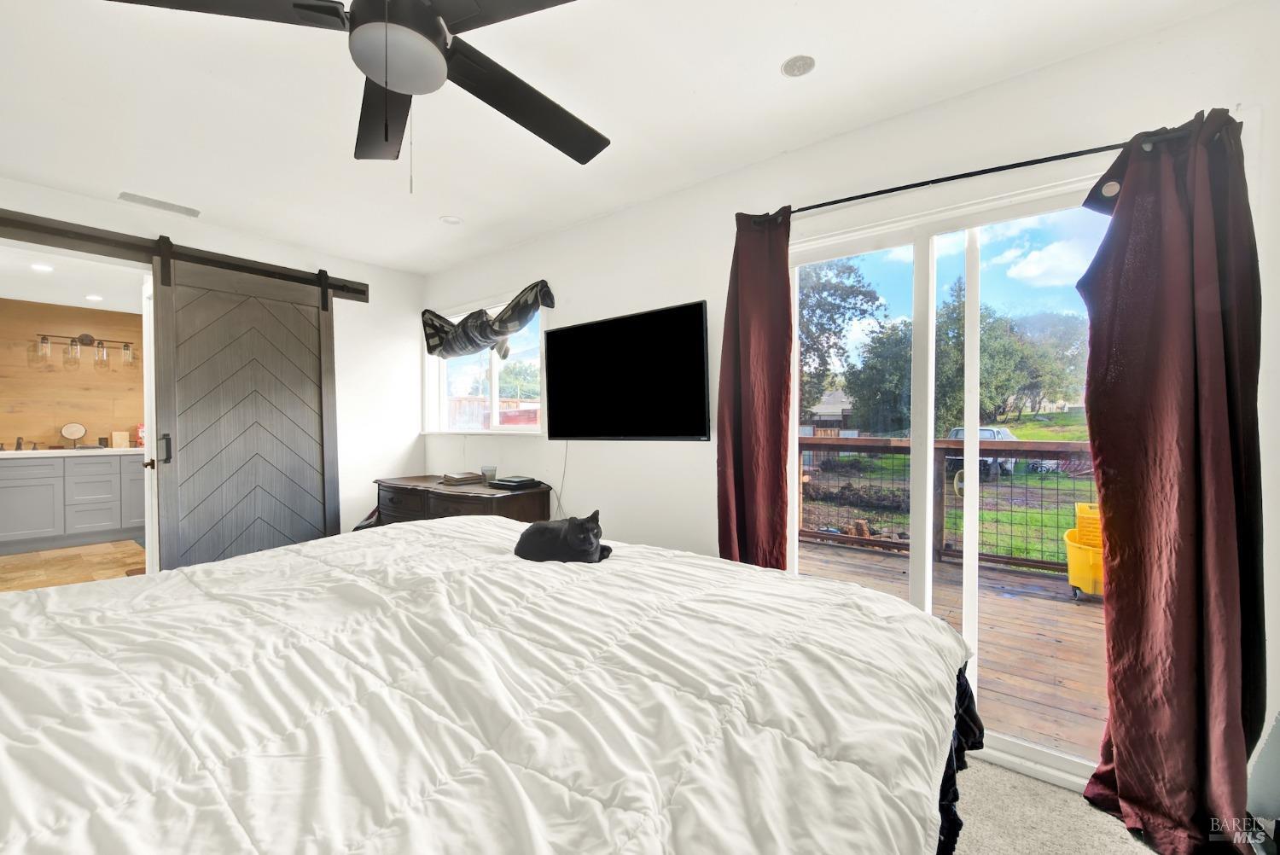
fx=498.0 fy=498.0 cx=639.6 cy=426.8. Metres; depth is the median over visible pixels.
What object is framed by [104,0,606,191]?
ceiling fan
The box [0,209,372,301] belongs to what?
barn door rail
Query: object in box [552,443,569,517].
power cord
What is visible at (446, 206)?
ceiling
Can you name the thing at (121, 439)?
box
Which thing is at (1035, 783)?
carpet floor
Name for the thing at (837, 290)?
tree
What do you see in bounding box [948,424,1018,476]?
car
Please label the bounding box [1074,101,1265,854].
right curtain
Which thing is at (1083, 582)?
yellow bin
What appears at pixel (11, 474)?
bathroom vanity
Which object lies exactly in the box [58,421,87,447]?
vanity mirror
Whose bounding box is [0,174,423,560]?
left wall
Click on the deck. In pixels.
(990, 574)
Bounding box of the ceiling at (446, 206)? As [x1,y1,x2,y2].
[0,0,1249,275]
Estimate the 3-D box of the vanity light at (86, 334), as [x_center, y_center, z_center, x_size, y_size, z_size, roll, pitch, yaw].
[-5.814,-0.816,5.253,0.183,0.324,0.743,0,1,38]
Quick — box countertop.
[0,446,143,458]
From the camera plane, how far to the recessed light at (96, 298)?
4.81 m
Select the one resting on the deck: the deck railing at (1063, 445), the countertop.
the deck railing at (1063, 445)
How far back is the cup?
3.35 m
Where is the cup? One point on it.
(491, 469)
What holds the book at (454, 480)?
on the dresser
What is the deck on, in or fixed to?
on the ground
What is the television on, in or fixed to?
attached to the right wall at (710, 298)
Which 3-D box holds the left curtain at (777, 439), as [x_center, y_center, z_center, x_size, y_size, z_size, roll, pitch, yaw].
[0.515,0.096,2.237,0.380,2.160,0.122,0,1,38]
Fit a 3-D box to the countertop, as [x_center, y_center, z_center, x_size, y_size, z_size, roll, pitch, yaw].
[-5.627,0.253,4.850,0.774,0.045,1.582,0,1,38]
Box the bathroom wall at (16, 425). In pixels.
[0,296,144,450]
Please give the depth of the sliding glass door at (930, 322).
1.98 m
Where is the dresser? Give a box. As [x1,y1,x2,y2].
[371,475,553,525]
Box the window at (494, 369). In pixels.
[424,291,546,435]
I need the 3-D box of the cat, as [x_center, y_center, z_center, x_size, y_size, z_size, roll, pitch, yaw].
[-0.275,0.399,1.845,0.329,0.206,0.255,0,1,10]
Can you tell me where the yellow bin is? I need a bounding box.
[1063,501,1105,598]
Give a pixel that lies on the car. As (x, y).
(1003, 432)
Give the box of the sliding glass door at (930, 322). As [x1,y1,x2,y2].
[785,174,1107,786]
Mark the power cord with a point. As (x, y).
(564, 469)
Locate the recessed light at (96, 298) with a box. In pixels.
[84,293,104,301]
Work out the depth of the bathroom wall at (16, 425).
5.21 m
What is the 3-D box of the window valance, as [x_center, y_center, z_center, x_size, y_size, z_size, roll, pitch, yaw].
[-1.169,-0.722,3.573,1.442,0.424,0.165,0,1,38]
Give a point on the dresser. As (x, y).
(512, 497)
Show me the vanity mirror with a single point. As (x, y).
(73, 427)
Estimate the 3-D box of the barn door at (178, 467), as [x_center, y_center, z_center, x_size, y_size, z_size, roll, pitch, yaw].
[-2.452,0.046,3.184,0.105,2.265,0.955,0,1,38]
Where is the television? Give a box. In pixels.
[542,299,712,441]
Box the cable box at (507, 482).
[488,475,542,489]
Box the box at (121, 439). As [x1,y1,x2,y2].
[110,430,128,447]
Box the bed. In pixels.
[0,517,972,854]
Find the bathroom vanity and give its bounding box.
[0,451,144,552]
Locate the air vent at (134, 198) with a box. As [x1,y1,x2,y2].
[118,191,201,216]
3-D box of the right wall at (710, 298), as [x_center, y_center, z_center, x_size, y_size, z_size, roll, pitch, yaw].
[0.193,0.000,2.715,5.243,2.494,0.159,0,1,38]
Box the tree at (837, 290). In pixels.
[797,257,886,423]
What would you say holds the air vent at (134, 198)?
in the ceiling at (446, 206)
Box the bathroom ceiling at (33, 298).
[0,243,145,313]
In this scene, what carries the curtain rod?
attached to the right wall at (710, 298)
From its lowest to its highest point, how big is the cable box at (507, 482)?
0.046 m
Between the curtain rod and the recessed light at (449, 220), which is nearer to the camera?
the curtain rod
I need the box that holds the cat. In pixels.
[516,507,612,563]
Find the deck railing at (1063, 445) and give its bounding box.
[797,434,1093,576]
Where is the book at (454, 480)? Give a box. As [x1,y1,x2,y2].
[439,471,482,484]
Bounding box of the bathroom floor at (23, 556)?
[0,539,145,591]
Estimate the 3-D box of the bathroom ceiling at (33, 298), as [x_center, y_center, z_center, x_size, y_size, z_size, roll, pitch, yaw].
[-4.619,-1.287,3.960,3.498,0.113,2.337,0,1,38]
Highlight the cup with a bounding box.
[480,465,496,482]
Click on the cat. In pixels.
(584, 529)
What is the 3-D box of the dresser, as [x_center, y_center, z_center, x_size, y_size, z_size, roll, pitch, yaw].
[-1.258,0.787,3.428,1.395,0.794,0.535,0,1,38]
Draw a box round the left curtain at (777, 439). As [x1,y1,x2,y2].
[715,206,793,569]
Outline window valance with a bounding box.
[420,280,552,360]
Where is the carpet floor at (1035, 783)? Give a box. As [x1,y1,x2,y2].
[949,754,1163,854]
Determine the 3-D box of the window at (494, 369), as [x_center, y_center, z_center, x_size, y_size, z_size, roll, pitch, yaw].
[-1.182,-0.425,3.805,1.439,0.968,0.152,0,1,38]
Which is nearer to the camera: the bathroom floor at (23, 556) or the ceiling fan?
the ceiling fan
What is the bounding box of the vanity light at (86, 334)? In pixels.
[33,331,136,369]
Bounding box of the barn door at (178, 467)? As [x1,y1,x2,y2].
[150,241,340,572]
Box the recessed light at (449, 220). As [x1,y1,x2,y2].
[439,214,462,225]
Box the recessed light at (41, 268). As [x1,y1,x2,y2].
[29,262,53,272]
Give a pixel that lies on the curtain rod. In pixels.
(833, 203)
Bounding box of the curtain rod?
[751,131,1165,218]
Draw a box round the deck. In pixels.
[797,535,1100,764]
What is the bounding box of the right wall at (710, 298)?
[419,0,1279,818]
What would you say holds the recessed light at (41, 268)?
in the bathroom ceiling at (33, 298)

******

All lines from the line containing "Bounding box of the barn" through the last line of the data are to be repeated exactly; no other line belongs in the answer.

Bounding box of the barn door at (178, 467)? As [x1,y1,x2,y2].
[150,241,340,572]
Box the recessed light at (449, 220). As [x1,y1,x2,y2].
[439,214,462,225]
Box the recessed light at (41, 268). As [x1,y1,x2,y2].
[29,262,53,272]
Give a pixel that lies on the curtain rod. In pixels.
(833, 203)
Bounding box of the curtain rod?
[751,131,1165,218]
Draw a box round the deck. In pixels.
[797,535,1100,764]
What is the bounding box of the right wall at (710, 298)?
[419,0,1279,818]
What would you say holds the recessed light at (41, 268)?
in the bathroom ceiling at (33, 298)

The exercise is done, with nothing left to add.